Try to make Facebook as transparent as possible. Otherwise, people will call it a shady service run by a crooked company. I’m sure Mark; you won’t like that to happen. Or do you? Get all your figures audited from a neutral and competent jury under the supervision of Federal Trade Commission (FTC). This is important.

Now, let me tell you some more flaws on Facebook. By now it’s an open secret that people in your company don’t understand even ABCs of user experience (UX) design. You keep changing the design of your so-called Timeline frequently is the proof of the fact that you yourself are never satisfied with the Facebook UX.

And now it has gone completely out of your control. Tell me who these nine faces are that always keep hanging on my profile page under the Friends section. It looks like a permanent poster pasted on my page, as these faces hardly change. Worse, there is no option to switch this nine-face display off. Similarly, you keep showing people in chat boxes who are never available for chat. Why?

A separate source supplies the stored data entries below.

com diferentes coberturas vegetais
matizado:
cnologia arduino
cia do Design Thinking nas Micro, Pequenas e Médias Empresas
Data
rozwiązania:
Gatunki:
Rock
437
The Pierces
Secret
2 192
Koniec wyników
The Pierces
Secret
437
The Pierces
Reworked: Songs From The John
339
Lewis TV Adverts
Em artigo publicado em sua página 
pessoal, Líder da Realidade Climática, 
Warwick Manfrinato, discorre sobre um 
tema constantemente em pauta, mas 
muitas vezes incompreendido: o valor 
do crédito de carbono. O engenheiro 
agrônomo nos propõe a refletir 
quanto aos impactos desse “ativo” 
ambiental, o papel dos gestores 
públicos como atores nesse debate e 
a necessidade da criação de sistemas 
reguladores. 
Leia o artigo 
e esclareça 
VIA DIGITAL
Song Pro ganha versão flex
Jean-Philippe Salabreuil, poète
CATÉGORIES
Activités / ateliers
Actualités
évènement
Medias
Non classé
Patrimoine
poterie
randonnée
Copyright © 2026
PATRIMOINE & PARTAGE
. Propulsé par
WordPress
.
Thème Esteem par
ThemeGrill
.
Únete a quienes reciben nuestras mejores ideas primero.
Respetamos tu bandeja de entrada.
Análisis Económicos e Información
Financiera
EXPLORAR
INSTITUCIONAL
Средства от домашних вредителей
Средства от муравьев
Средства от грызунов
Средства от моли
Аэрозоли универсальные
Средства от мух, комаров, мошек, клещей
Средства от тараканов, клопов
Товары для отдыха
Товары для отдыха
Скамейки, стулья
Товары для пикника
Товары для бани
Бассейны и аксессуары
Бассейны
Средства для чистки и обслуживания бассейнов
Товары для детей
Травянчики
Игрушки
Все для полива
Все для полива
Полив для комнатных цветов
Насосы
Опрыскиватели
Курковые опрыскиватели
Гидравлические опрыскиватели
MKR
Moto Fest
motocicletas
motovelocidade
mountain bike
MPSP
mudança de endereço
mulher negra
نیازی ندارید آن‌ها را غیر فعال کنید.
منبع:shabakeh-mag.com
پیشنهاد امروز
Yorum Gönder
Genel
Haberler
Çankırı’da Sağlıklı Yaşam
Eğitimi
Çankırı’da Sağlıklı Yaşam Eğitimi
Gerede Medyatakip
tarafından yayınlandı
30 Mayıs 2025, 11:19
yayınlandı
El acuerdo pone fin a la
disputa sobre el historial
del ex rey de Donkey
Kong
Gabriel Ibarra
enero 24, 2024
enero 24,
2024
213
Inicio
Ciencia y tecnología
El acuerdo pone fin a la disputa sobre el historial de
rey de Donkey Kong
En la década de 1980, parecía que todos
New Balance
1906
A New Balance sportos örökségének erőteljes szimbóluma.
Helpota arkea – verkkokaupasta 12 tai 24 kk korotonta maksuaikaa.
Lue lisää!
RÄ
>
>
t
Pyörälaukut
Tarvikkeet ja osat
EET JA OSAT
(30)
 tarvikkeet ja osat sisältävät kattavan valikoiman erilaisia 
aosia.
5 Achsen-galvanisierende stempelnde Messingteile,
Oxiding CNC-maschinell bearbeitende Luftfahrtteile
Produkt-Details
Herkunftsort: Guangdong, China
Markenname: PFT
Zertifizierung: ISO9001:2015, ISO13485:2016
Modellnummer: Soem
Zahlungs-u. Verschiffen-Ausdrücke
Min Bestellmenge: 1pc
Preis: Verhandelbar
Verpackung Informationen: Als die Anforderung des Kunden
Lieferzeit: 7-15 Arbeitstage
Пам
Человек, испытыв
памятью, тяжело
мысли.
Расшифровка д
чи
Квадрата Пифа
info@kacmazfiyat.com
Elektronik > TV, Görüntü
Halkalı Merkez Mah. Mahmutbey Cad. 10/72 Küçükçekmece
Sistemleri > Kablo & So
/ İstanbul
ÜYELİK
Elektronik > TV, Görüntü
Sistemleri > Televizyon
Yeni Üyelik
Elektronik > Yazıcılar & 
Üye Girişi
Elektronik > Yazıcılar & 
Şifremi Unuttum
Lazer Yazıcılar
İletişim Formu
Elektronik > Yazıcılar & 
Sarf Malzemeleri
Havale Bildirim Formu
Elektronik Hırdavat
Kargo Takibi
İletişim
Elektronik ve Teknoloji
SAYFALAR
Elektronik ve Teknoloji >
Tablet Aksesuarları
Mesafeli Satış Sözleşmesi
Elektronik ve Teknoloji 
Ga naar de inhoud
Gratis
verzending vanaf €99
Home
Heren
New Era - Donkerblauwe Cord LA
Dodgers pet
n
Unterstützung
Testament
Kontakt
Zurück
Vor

The only thing I like on your Facebook is the “Blocking” feature that gives me the option to block all those spammers who keep calling me for games, events, groups, etc. But can’t you give me a blanket option to switch off all such unsolicited calls once and for all, as I will never be interested in these time wasters?

I can go on and on to help you refine your Facebook. But I won’t. Then what will your workers do? Call them. Okay?

And it’s not only about the individual users; the state of affairs on Facebook corporate pages is equally bad. Today, many companies are trying to hoodwink the consumers by showing the number of Facebook Likes on their brand pages.

But the truth is that the fake Facebook Likes are freely available on the Web at the rate of peanuts. They can’t be the true measure of a brand’s popularity. You know that, Mark. Then why do you allow these fraudsters to use your property for such deception? I always thought you’re an honest man who will not fall prey to these monetary temptations. But was I wrong in my thinking? Tell me, Mark. Tell me.

Now after closely observing the Facebook story, I’ve more belief in the maxim: “As you sow, so shall you reap.” It has already begun in your case. You must be looking at Facebook’s share price that is falling fast as if there’s no bottom. This is just the beginning, Mark. You can avoid this curse on your company by running it ethically.

Hope you’ll listen to my advice this time for I’m your true virtual friend. And let’s stay connected. I’ll be back.